> [TASK DETAILS]: Wherever the word "KiCad" occurs in the lines below, copy the whole line.

> [DATA LISTING]:
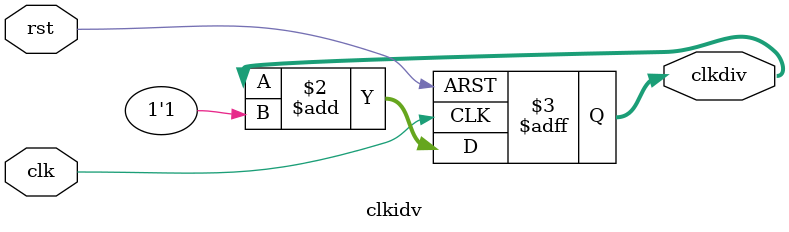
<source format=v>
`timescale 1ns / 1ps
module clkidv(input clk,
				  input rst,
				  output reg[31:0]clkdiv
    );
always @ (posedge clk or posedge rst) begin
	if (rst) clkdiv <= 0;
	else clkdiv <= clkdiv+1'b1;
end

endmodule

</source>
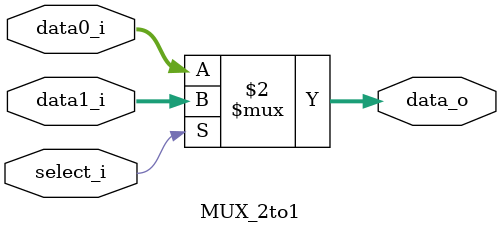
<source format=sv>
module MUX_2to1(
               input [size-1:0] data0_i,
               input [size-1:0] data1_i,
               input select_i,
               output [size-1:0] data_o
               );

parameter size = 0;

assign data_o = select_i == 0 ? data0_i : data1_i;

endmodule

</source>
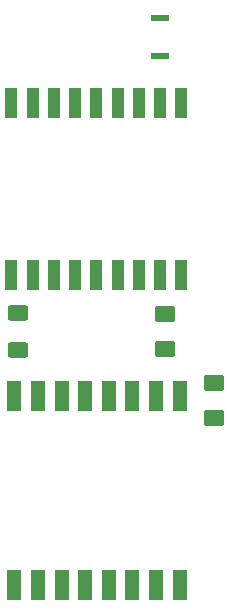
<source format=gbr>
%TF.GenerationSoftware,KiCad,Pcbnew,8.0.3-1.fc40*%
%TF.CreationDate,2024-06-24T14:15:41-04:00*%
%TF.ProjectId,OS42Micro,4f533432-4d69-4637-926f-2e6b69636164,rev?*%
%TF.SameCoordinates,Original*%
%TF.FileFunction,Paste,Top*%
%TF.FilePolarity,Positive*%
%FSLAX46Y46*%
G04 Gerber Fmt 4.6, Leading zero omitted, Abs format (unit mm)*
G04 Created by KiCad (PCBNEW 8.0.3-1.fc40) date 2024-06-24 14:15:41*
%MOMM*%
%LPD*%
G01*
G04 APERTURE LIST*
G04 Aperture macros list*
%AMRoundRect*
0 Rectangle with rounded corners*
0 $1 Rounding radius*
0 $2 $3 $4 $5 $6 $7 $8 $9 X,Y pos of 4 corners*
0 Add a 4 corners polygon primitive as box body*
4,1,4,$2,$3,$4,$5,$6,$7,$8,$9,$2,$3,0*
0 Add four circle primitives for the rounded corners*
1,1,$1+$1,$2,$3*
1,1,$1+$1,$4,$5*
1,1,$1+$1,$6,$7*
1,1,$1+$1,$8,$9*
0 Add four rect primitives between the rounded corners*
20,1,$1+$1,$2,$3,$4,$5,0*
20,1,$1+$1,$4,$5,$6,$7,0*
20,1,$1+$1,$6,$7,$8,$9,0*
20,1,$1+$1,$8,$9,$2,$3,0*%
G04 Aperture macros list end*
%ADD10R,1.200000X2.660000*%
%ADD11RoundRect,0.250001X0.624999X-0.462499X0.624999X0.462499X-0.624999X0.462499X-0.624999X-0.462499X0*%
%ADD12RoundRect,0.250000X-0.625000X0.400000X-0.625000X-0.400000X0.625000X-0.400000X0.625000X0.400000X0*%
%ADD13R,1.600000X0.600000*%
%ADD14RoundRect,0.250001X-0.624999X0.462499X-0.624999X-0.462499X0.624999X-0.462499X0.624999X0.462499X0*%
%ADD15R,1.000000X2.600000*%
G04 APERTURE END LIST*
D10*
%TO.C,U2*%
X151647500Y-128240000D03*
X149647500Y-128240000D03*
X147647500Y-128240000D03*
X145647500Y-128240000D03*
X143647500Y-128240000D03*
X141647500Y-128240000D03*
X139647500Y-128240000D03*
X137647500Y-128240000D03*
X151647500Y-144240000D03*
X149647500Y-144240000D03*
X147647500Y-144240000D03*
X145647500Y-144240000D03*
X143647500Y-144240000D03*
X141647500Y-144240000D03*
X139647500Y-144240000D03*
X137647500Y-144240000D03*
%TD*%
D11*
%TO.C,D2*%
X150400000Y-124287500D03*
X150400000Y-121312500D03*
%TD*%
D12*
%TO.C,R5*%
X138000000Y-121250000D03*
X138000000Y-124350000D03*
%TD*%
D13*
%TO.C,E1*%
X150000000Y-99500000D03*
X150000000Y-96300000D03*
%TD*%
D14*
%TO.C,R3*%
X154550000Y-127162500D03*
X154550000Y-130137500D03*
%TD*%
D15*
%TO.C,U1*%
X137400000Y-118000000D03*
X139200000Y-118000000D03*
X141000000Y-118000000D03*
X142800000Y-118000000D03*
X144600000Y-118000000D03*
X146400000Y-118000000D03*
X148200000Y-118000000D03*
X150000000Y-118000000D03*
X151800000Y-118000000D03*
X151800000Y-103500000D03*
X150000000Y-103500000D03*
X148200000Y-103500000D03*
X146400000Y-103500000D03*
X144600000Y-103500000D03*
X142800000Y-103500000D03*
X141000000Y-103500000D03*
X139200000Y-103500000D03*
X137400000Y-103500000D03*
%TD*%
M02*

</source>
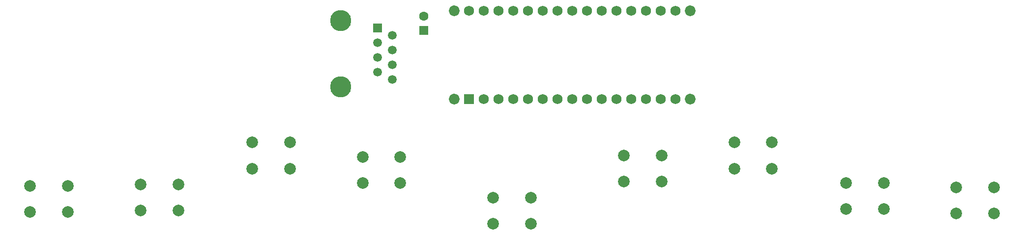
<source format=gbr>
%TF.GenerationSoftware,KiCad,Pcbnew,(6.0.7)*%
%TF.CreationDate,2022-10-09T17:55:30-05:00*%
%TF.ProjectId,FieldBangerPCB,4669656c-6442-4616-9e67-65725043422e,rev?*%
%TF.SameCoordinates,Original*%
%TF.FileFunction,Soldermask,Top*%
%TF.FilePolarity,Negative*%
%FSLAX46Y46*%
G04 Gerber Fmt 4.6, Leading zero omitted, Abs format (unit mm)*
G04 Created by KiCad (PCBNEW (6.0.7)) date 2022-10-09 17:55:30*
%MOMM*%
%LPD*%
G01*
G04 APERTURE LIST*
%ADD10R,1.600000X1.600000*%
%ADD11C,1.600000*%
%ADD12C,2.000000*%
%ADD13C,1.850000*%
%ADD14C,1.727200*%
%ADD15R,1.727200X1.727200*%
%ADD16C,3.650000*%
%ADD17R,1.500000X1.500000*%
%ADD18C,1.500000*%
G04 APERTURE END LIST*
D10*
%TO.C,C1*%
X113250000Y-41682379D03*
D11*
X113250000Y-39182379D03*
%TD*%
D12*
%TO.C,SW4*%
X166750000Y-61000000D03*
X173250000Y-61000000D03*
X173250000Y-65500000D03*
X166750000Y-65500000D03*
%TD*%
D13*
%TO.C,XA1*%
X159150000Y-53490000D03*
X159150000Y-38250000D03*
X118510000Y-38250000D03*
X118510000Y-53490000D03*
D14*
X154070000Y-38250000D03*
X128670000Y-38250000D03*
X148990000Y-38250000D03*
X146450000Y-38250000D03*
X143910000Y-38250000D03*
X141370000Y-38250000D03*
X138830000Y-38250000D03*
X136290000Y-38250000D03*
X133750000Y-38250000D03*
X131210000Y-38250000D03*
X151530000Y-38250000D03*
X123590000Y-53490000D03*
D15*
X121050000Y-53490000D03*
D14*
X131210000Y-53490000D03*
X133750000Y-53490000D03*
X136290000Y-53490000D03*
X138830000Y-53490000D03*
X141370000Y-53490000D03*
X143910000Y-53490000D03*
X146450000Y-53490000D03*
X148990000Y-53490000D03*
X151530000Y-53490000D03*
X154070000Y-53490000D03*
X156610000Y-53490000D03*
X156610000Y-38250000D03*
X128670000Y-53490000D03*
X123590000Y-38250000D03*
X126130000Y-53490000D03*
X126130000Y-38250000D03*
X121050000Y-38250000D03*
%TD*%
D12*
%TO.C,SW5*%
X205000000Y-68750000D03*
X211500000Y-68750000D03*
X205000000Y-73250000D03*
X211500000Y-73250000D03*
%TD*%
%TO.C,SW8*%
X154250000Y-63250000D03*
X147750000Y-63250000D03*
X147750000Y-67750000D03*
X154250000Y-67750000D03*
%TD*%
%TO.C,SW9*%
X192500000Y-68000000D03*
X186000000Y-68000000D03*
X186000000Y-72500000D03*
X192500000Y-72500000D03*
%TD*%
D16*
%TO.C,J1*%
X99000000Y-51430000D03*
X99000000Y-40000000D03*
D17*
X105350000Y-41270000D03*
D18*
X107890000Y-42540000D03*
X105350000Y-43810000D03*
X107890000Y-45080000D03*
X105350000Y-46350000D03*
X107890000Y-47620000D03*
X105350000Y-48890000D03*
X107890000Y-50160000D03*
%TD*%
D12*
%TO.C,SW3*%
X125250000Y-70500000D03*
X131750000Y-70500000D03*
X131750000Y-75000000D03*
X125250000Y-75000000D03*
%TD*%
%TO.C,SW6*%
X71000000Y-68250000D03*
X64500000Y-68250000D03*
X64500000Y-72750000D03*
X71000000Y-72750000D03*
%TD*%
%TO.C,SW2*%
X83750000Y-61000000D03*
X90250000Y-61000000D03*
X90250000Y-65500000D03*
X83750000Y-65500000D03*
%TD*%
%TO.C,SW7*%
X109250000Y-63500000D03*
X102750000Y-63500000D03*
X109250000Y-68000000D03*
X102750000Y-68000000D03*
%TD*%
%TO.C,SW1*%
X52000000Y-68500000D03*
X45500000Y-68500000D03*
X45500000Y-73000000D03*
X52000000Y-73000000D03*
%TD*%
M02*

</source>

> [ANSWER TO THIS TASK]:
%TF.GenerationSoftware,KiCad,Pcbnew,8.0.3-1.fc40*%
G04 Created by KiCad (PCBNEW 8.0.3-1.fc40) date 2024-06-24 14:15:41*
%TF.GenerationSoftware,KiCad,Pcbnew,(6.0.7)*%
G04 Created by KiCad (PCBNEW (6.0.7)) date 2022-10-09 17:55:30*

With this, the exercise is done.